Under this line are the records; write out word for word the part that begins at the line containing "Inspection of a" and ends at the line containing "a good school.", and no more.
"""
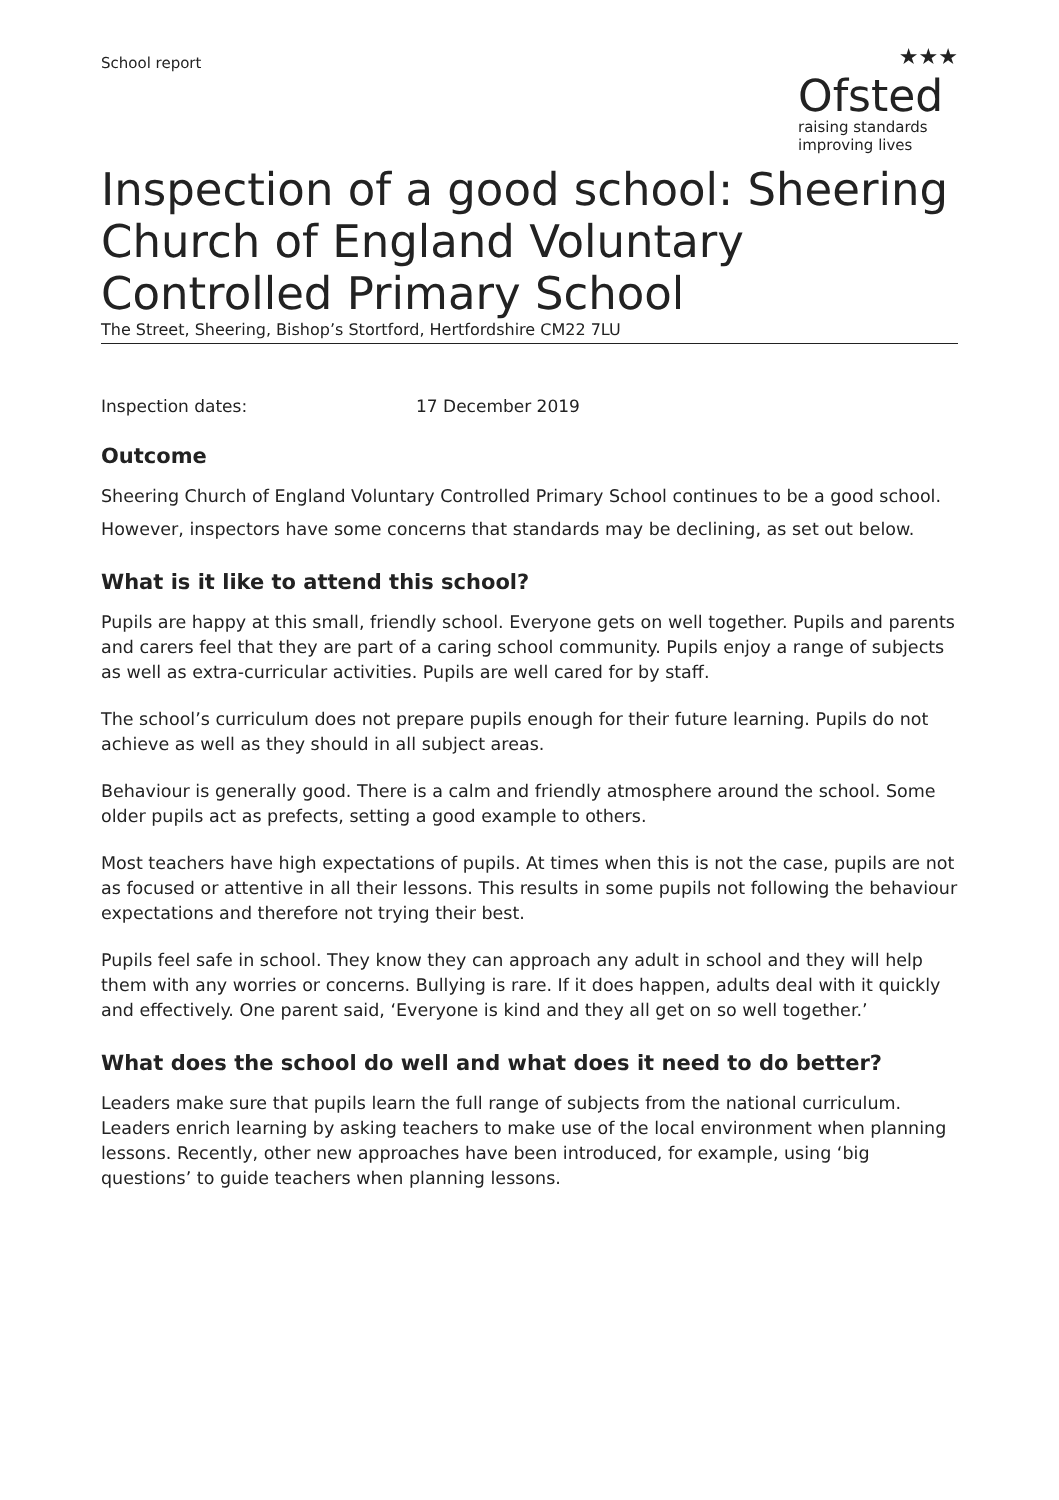School report
★★★
Ofsted
raising standards
improving lives
Inspection of a good school: Sheering Church of England Voluntary Controlled Primary School
The Street, Sheering, Bishop’s Stortford, Hertfordshire CM22 7LU
Inspection dates: 17 December 2019
Outcome
Sheering Church of England Voluntary Controlled Primary School continues to be a good school.
However, inspectors have some concerns that standards may be declining, as set out below.
What is it like to attend this school?
Pupils are happy at this small, friendly school. Everyone gets on well together. Pupils and parents and carers feel that they are part of a caring school community. Pupils enjoy a range of subjects as well as extra-curricular activities. Pupils are well cared for by staff.
The school’s curriculum does not prepare pupils enough for their future learning. Pupils do not achieve as well as they should in all subject areas.
Behaviour is generally good. There is a calm and friendly atmosphere around the school. Some older pupils act as prefects, setting a good example to others.
Most teachers have high expectations of pupils. At times when this is not the case, pupils are not as focused or attentive in all their lessons. This results in some pupils not following the behaviour expectations and therefore not trying their best.
Pupils feel safe in school. They know they can approach any adult in school and they will help them with any worries or concerns. Bullying is rare. If it does happen, adults deal with it quickly and effectively. One parent said, ‘Everyone is kind and they all get on so well together.’
What does the school do well and what does it need to do better?
Leaders make sure that pupils learn the full range of subjects from the national curriculum. Leaders enrich learning by asking teachers to make use of the local environment when planning lessons. Recently, other new approaches have been introduced, for example, using ‘big questions’ to guide teachers when planning lessons.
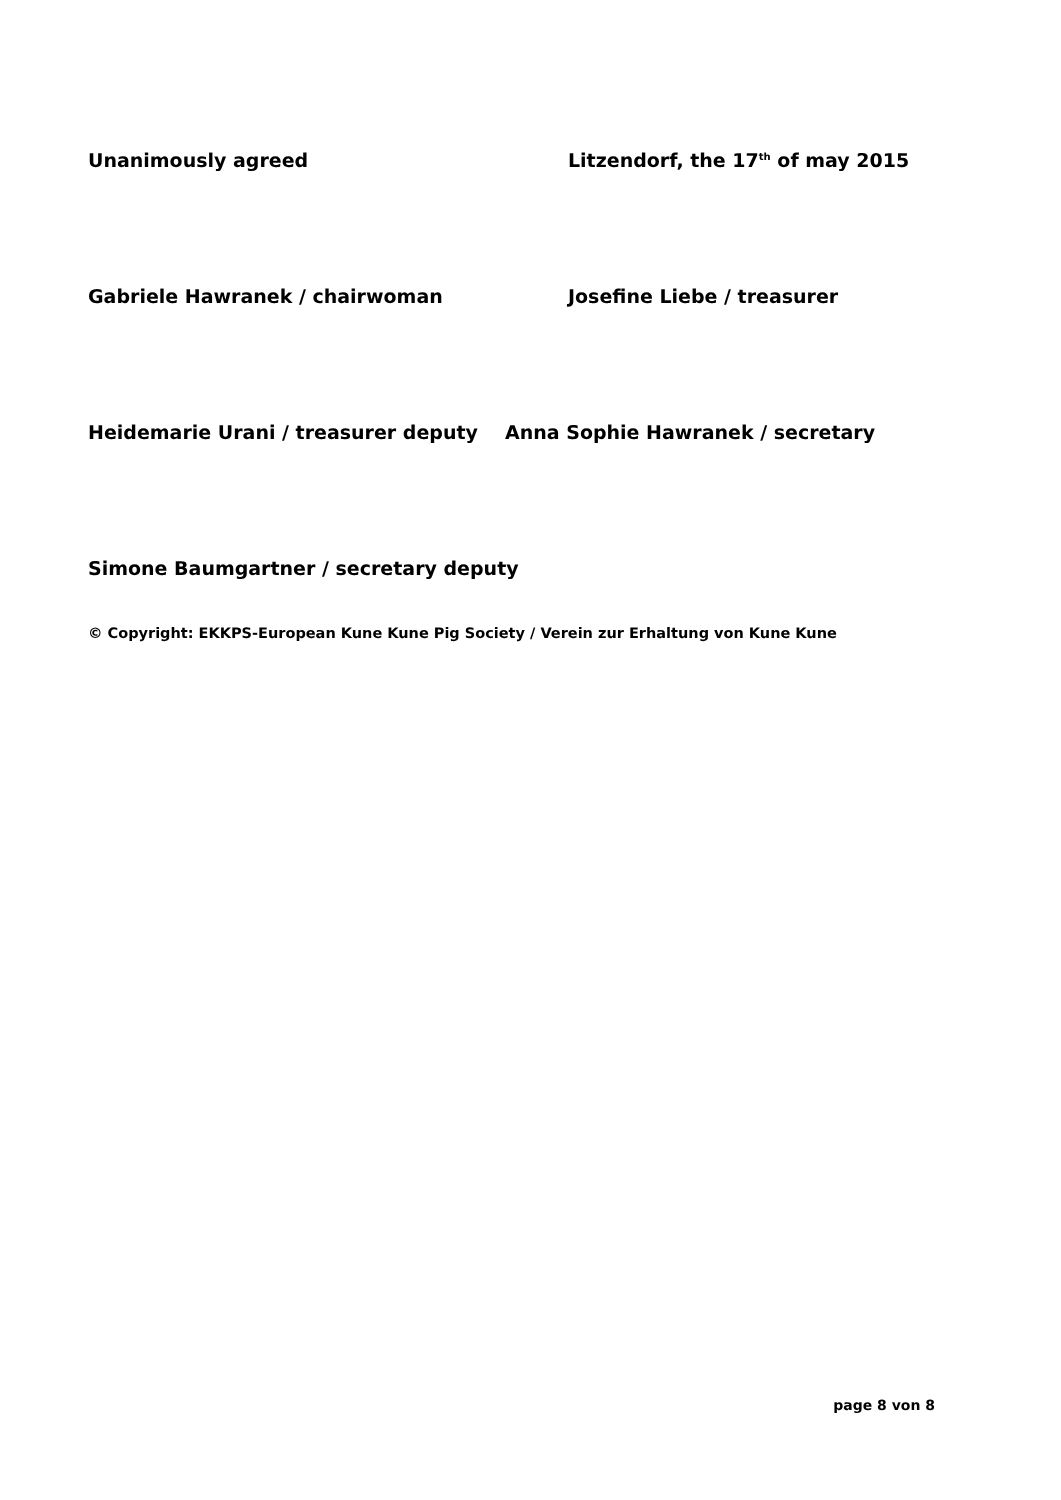Unanimously agreed Litzendorf, the 17<sup>th</sup> of may 2015
Gabriele Hawranek / chairwoman Josefine Liebe / treasurer
Heidemarie Urani / treasurer deputy Anna Sophie Hawranek / secretary
Simone Baumgartner / secretary deputy
© Copyright: EKKPS-European Kune Kune Pig Society / Verein zur Erhaltung von Kune Kune
page 8 von 8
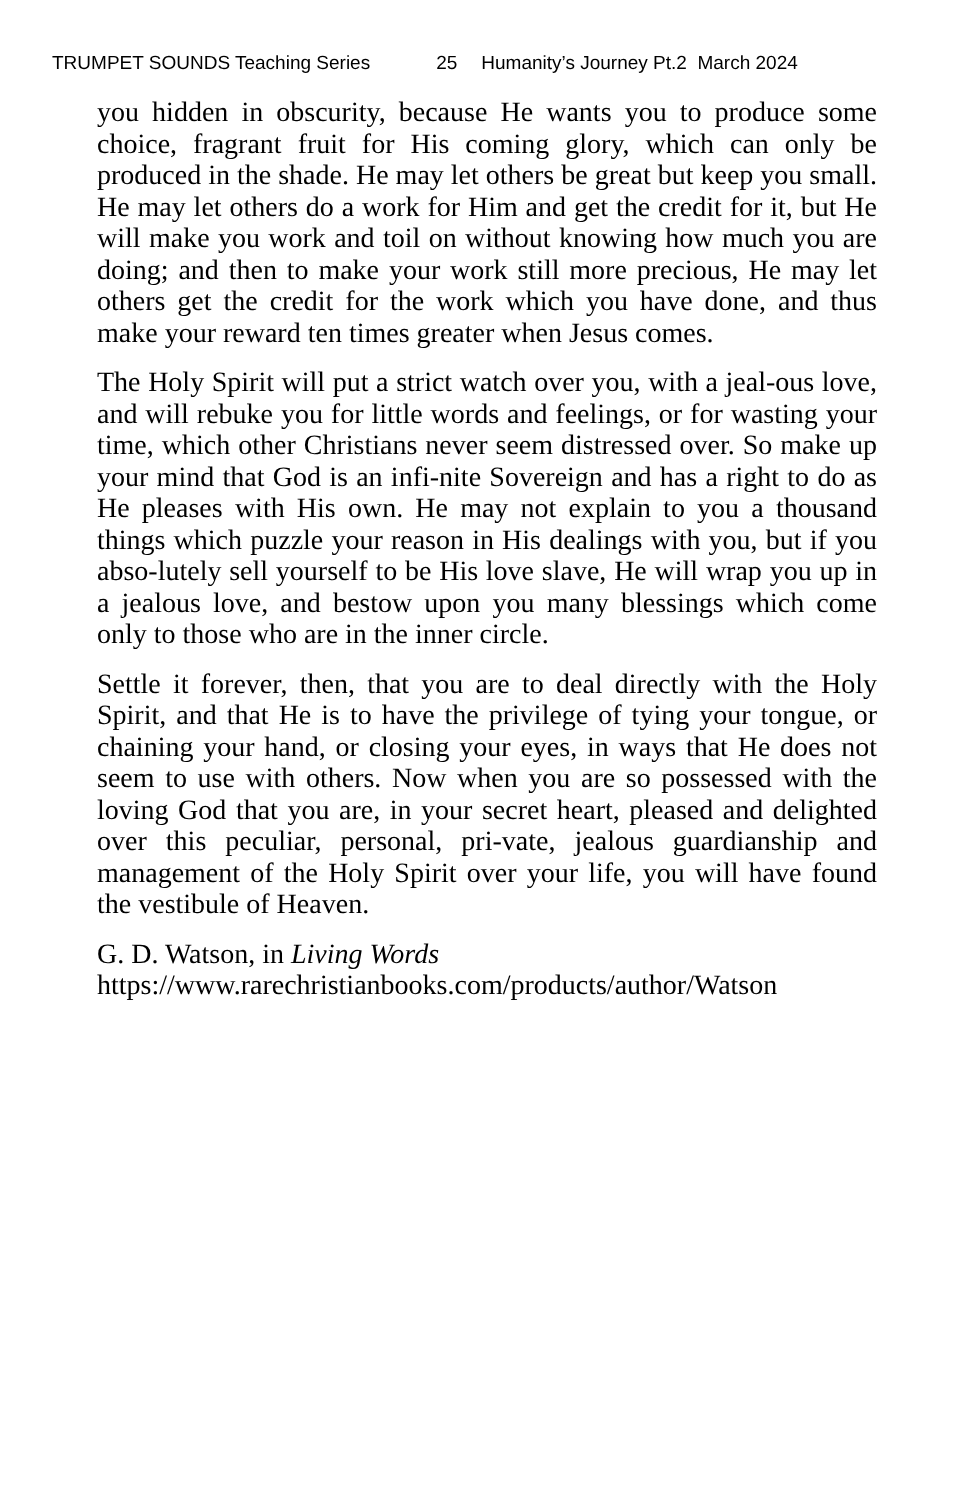TRUMPET SOUNDS Teaching Series 25 Humanity’s Journey Pt.2 March 2024
you hidden in obscurity, because He wants you to produce some choice, fragrant fruit for His coming glory, which can only be produced in the shade. He may let others be great but keep you small. He may let others do a work for Him and get the credit for it, but He will make you work and toil on without knowing how much you are doing; and then to make your work still more precious, He may let others get the credit for the work which you have done, and thus make your reward ten times greater when Jesus comes.
The Holy Spirit will put a strict watch over you, with a jeal-ous love, and will rebuke you for little words and feelings, or for wasting your time, which other Christians never seem distressed over. So make up your mind that God is an infi-nite Sovereign and has a right to do as He pleases with His own. He may not explain to you a thousand things which puzzle your reason in His dealings with you, but if you abso-lutely sell yourself to be His love slave, He will wrap you up in a jealous love, and bestow upon you many blessings which come only to those who are in the inner circle.
Settle it forever, then, that you are to deal directly with the Holy Spirit, and that He is to have the privilege of tying your tongue, or chaining your hand, or closing your eyes, in ways that He does not seem to use with others. Now when you are so possessed with the loving God that you are, in your secret heart, pleased and delighted over this peculiar, personal, pri-vate, jealous guardianship and management of the Holy Spirit over your life, you will have found the vestibule of Heaven.
G. D. Watson, in Living Words
https://www.rarechristianbooks.com/products/author/Watson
"""
**Written answer**
Inspection of a good school: Sheering Church of England Voluntary Controlled Primary School
The Street, Sheering, Bishop’s Stortford, Hertfordshire CM22 7LU
Inspection dates: 17 December 2019
Outcome
Sheering Church of England Voluntary Controlled Primary School continues to be a good school.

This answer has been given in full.